Aqueous suspensions of nanocrystals in the 200-500 nm size range of isostructural α-(ortho-tolyl)-acetophenone (1a) and α-(ortho-tolyl)-para-methylacetophenone (1b) displayed good absorption characteristics for flash photolysis experiments in a flow system, with transient spectra and decay kinetics with a quality that is similar to that recorded in solution. In contrast to solution measurements, reactions in the solid state were characterized by a rate limiting hydrogen transfer reaction from the triplet excited state and a very short-lived biradical intermediate, which does not accumulate. Notably, the rate for δ-hydrogen atom transfer of 1a (2.7 × 10(7) s(-1)) in the crystalline phase is 18-fold larger than that of 1b (1.5 × 10(6) s(-1)). With nearly identical molecular and crystal structures, this decrease in the rate of δ-hydrogen abstraction can be assigned unambiguously to an electronic effect by the para-methyl group in 1b, which increases the contribution of the (3)π,π* configuration relative to the reactive (3)n,π* configuration in the lowest triplet excited state. These results highlight the potential of relating single crystal X-ray structural data with absolute kinetics from laser flash photolysis.

Photoreactions with a Twist: Atropisomerism-Driven Divergent Reactivity of Enones with UV and Visible Light

Light-induced transformation of atropisomeric and achiral enones displays divergent reactivity. Photocyclization leading to 3,4-dihydroquinolin-2-one was observed with achiral enone carboxamide, whereas the atropisomeric enone carboxamides underwent hydrogen abstraction leading to spiro-β-lactams. Detailed photochemical, photophysical, and theoretical investigations have provided insight into this divergent reactivity and selectivity.

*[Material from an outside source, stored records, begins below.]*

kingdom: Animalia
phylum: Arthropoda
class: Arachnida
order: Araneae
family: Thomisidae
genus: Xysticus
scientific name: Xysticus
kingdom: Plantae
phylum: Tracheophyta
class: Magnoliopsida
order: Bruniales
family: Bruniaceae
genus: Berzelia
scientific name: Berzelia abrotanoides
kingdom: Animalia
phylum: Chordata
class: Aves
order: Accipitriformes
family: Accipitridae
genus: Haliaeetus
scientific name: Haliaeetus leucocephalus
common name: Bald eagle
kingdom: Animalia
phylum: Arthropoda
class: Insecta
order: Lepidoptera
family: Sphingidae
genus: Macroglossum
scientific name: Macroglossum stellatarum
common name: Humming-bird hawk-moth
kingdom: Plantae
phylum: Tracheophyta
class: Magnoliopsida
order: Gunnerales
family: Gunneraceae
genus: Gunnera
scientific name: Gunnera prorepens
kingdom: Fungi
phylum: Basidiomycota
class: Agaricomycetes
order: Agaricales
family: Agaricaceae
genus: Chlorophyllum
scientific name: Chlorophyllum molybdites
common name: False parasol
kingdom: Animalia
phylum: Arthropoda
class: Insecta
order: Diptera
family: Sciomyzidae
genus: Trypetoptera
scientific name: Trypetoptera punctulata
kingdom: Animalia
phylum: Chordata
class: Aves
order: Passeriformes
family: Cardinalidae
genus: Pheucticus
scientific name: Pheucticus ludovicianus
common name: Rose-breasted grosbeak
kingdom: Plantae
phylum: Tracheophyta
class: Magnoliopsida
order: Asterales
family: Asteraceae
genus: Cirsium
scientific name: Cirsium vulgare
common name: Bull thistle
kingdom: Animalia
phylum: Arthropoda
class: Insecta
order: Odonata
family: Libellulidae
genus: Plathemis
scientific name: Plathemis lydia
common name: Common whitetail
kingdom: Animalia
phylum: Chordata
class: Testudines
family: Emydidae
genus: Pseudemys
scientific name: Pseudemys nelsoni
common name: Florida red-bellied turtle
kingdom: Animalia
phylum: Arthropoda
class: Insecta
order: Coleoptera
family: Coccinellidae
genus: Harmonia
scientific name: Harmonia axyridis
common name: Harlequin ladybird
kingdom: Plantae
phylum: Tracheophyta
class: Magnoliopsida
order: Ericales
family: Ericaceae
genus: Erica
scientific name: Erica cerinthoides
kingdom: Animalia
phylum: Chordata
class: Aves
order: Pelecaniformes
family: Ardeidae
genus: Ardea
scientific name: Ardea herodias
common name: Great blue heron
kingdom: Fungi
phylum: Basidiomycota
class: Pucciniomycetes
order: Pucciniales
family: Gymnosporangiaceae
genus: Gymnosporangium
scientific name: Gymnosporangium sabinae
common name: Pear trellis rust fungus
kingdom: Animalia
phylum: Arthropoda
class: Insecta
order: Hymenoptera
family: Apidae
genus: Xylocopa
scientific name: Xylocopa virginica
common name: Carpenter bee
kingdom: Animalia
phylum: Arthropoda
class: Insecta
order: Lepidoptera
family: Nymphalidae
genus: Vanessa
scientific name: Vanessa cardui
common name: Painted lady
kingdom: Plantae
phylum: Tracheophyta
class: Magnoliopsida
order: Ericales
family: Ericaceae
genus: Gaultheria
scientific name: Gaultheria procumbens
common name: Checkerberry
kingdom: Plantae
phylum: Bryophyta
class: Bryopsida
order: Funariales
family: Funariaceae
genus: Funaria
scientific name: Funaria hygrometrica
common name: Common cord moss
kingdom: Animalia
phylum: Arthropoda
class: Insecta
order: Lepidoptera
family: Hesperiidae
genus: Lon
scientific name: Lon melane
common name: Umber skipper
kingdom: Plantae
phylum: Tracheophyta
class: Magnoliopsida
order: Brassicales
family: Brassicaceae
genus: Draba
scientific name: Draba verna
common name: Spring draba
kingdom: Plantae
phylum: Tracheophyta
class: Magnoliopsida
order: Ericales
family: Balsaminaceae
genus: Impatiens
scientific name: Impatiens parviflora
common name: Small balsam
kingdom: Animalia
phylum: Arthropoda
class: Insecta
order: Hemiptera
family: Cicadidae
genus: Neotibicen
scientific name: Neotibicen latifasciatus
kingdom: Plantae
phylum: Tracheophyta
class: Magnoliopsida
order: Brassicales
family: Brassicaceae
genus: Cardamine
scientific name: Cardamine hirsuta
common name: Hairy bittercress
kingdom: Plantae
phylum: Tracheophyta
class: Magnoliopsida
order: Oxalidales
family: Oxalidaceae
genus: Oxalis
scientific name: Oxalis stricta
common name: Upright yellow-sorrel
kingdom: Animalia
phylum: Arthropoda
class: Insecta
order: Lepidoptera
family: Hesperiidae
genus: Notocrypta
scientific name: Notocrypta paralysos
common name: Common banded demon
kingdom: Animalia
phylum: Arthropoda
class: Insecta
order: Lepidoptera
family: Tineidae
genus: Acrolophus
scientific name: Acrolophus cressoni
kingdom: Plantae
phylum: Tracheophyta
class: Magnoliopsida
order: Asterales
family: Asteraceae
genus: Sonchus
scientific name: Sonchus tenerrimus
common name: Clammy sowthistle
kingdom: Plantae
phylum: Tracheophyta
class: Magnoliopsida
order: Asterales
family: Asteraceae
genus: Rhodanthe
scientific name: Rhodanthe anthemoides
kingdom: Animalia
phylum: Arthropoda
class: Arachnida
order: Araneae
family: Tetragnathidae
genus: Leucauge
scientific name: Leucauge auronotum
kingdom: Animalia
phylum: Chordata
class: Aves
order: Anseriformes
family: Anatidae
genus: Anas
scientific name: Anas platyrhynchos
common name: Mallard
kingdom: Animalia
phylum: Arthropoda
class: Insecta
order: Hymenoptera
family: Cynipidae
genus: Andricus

Photochemistry and Transmission Pump–Probe Spectroscopy of 2-Azidobiphenyls in Aqueous Nanocrystalline Suspensions: Simplified Kinetics in Crystalline Solids

Aqueous nanocrystalline suspensions provide a simple and efficient medium for performing transmission spectroscopy measurements in the solid state. In this Letter we describe the use of laser flash photolysis methods to analyze the photochemistry of 2-azidobiphenyl and several aryl-substituted derivatives. We show that all the crystalline compounds analyzed in this study transform quantitatively into carbazole products via a crystal-to-crystal reconstructive phase transition. While the initial steps of the reaction cannot be followed within the time resolution of our instrument (ca. 8 ns), we detected the primary isocarbazole photoproducts and analyzed the kinetics of their formal 1,5-H shift reactions, which take place in time scales that range from a few nanoseconds to several microseconds. It is worth noting that the high reaction selectivity observed in the crystalline state translates into a clean and simple kinetic process compared to that in solution.